Sun Had An Evil Twin And It Probably Wiped Out The Dinosaurs
We all have known or at least heard that the dinosaurs were wiped due to a catastrophic comet. Several theories have been given in this regard, but what if we tell you this event occurred due to an evil twin of our very own Sun?
At least that’s what two highly-respected stargazers from the University of Berkeley and the Smithsonian Astrophysical Observatory at Harvard University suspect. After analyzing data from a radio survey conducted on the Perseus molecular cloud, packed with newly formed stars, the astronomers have confirmed that most stars, including our Sun, had at least one sibling.
Study To Take Account Of Stars And Their Siblings
Scientists Sarah Sadavoy and Steven Stahler conducted the survey to determine what percentage of young stars like our sun form in pairs. They ran a series of statistical models that took into account the numbers of both single stars and binary stars within the cloud. Surprisingly, the only model that could reproduce the data was one in which all stars form initially as wide binaries, with 500 AU between them (distance 17 times that of Neptune to the sun). Meaning, over first million years of their lives, the stars either shrink into a truly binary system or split up, like the Sun and its sibling.
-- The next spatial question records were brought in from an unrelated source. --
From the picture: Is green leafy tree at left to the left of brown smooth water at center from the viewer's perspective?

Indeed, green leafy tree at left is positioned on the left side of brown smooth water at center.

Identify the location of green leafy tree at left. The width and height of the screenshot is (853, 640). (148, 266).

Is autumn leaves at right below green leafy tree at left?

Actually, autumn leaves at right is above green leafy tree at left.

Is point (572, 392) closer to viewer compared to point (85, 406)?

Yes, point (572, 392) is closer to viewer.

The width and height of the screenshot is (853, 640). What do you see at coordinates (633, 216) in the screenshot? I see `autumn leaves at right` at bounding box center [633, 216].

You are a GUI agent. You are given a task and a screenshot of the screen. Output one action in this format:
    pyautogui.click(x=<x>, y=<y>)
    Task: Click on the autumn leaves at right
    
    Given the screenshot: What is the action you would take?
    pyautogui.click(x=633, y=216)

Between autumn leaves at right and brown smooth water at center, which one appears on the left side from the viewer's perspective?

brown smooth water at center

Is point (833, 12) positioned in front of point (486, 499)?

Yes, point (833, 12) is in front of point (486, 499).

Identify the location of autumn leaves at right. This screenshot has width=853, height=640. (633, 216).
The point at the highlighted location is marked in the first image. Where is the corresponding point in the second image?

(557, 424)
However, the authors caution that the findings need to be checked in other star-forming clouds, and more work needs to be done to understand this phenomenon. “Our work is a step forward in understanding both how binaries form and also the role that binaries play in early stellar evolution,” said Stahler, adding, even our Sun probably had a sibling long time ago.
While scientists haven’t been able to prove the existence of this twin, a hypothesis suggests it wreaks havoc every now and then. The Sun’s sibling, aptly dubbed Nemesis, has been proposed as the reason behind an apparent 27-million-year cycle of extinctions on Earth, including the one that saw off most of the dinosaurs.
But, it’s highly unlikely we’ll ever see it again. In a statement, Berkeley suggested the evil sibling of our Sun kicked an asteroid into the Earth’s orbit, exterminating the dinosaurs, but added that it “escaped and mixed with all the other stars in our region of the Milky Way galaxy, never to be seen again”.
All told, this study tells us a lot about stars and their early days but also leaves a number of questions unanswered about our own shining star. Although, hopes are high that NASA plans to check all the boxes with the launch of Parker Solar Probe, the first spacecraft to touch the Sun’s atmosphere, in 2018.